Changes would require the foundation, the private, nonprofit fundraising arm for the university, to provide information about its spending broken down in certain broad categories. But some of the other information it would have to provide is already available through forms filed with the Internal Revenue Service.
“Sometimes you get it in one fell swoop and sometimes … it literally takes years to get where you want to be,” said James H. Smith, president of the Connecticut Council on Freedom of Information. “This is one of those cases.”
Debate over access to records from the UConn Foundation has been a long-running issue at the legislature. Joshua R. Newton, president and CEO of the UConn Foundation, said he believes those public battles have hurt the foundation and led to fewer individual donors, although total donations have risen.
Sen. Dante Bartolomeo, D-Meriden, and co-chair of the higher education committee, took umbrage with Newton’s statement that the “annual legislative skirmishes over how the foundation operates are counterproductive.”
“I look at that and I say, ‘So this gentleman is trivializing … the public’s right for transparency for an entity that receives $8 million a year of taxpayer funds?'” she said.
Newton said that was not his intention. But the debate “has caused [people] to feel that we’re not transparent,” he said. … “I take issue with that. We’re tremendously transparent and we continue to show how we are more transparent than any of our other counterparts in terms of nonprofits.”
This year’s bill has support from the foundation, unlike past proposals. In addition to the transparency provisions, the law would set a target of 15 percent of new money coming into the foundation going toward student scholarships and fellowships. The other broad categories that would have to be reported include program and research support, equipment and facilities construction and improvements.
UConn officials said reliance on the foundation and philanthropy to fund programs at the university has increased as state funding has decreased. About half of the foundation’s annual operating budget comes from UConn. The foundation raised about $80 million last year.
“If the foundation is receiving any payments from taxpayer money, it should be subject to our FOI laws,” Sen. Michael A. McLachlan, R-Danbury, said in written testimony.
“I clearly have made my position known that I do feel that the foundation is a public entity serving a public organization,” said Rep. Roberta Willis, D-Salisbury, and House chair of the committee. “Some of your comments only reinforce that.”

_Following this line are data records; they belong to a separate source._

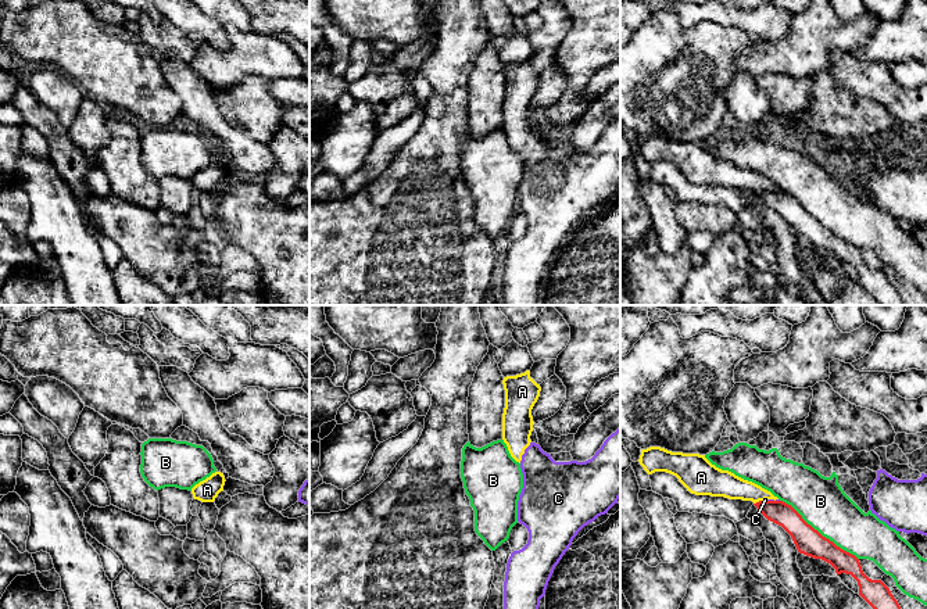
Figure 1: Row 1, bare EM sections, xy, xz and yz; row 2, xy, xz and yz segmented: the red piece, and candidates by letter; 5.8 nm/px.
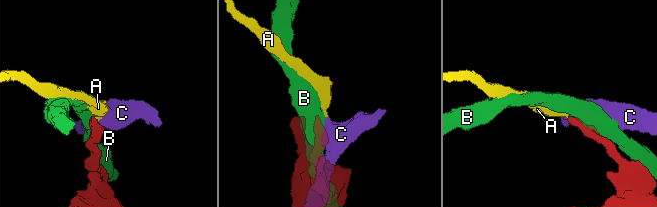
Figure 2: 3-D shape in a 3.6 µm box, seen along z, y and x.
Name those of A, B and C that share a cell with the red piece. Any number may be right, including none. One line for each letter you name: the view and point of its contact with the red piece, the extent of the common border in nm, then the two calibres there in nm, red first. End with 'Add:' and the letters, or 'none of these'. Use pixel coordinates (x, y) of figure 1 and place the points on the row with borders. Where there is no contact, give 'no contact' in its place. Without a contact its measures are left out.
Add: none of these

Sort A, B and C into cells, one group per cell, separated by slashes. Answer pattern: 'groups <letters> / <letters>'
groups A C / B

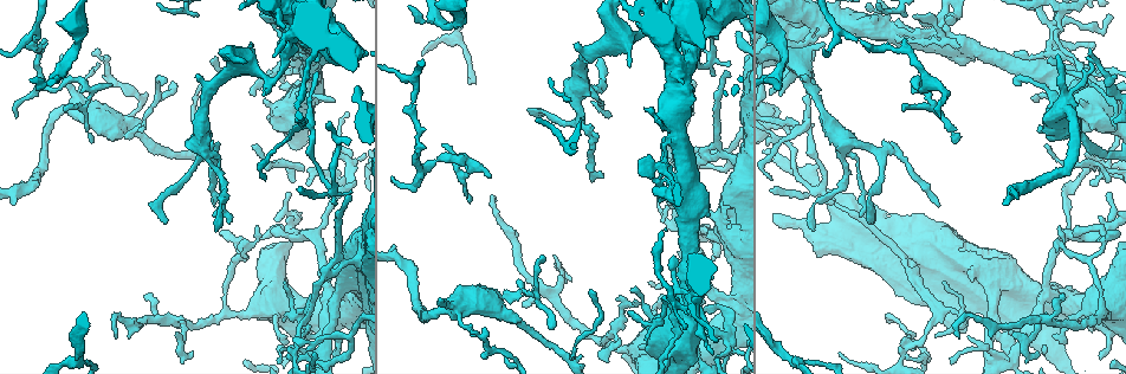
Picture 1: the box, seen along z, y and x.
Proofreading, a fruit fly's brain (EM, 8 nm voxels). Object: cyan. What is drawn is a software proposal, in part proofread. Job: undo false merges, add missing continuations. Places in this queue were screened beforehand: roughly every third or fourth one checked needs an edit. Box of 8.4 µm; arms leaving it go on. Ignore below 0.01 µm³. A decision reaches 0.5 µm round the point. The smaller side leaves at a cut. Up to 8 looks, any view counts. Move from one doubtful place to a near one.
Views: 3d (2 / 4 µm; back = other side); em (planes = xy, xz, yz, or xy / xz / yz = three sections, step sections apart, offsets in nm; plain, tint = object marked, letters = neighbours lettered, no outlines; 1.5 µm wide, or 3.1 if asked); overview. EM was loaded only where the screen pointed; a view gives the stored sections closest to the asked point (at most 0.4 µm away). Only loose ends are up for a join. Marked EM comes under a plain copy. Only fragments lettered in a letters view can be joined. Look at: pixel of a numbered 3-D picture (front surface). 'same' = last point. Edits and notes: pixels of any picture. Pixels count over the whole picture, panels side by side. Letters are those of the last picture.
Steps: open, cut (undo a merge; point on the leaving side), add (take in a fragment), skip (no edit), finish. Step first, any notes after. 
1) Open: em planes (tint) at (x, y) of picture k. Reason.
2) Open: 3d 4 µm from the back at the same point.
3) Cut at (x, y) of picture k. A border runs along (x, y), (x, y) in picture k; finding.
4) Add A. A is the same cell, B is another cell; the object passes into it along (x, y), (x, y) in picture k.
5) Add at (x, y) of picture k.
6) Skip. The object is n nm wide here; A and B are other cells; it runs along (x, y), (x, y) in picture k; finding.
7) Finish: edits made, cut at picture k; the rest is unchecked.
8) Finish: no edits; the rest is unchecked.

Open: em planes (letters) at (1097, 65) of picture 1. Sharp bend.

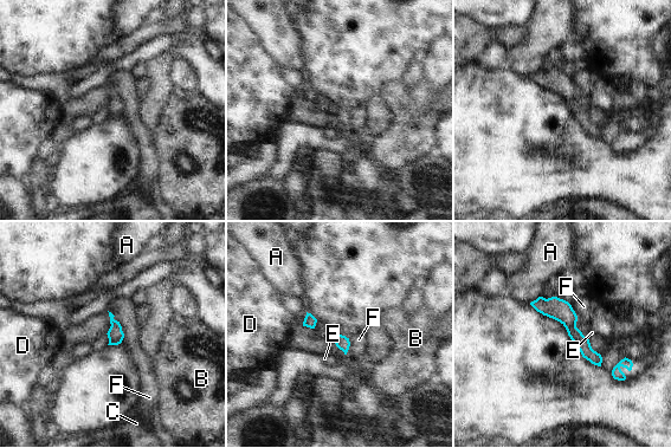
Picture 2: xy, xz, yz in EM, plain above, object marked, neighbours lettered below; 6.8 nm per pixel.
Skip. A, B, C, D, E and F are other cells; a border runs along (118, 323), (123, 333), (122, 342) in picture 2; all the same cell.

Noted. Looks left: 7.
Open: em planes (tint) at (519, 295) of picture 1. Abrupt turn.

Mary Schwind of the state Freedom of Information Commission said her group supported the bill but would ultimately like to see the UConn Foundation considered a public agency making it subject to the state’s freedom of information laws. Legislation to do that was introduced at the Capitol last year but was voted down.
In the past, lawmakers have questioned the foundation’s spending, including the 2013 purchase of a three-story, 12-room house on Scarborough Street in Hartford’s West End and its payment of more than $250,000 to former Secretary of State Hillary Clinton for a speech she gave on the Storrs Campus.
Advocates say the UConn Foundation is the only type of university organization in New England that is not subject to freedom of information laws.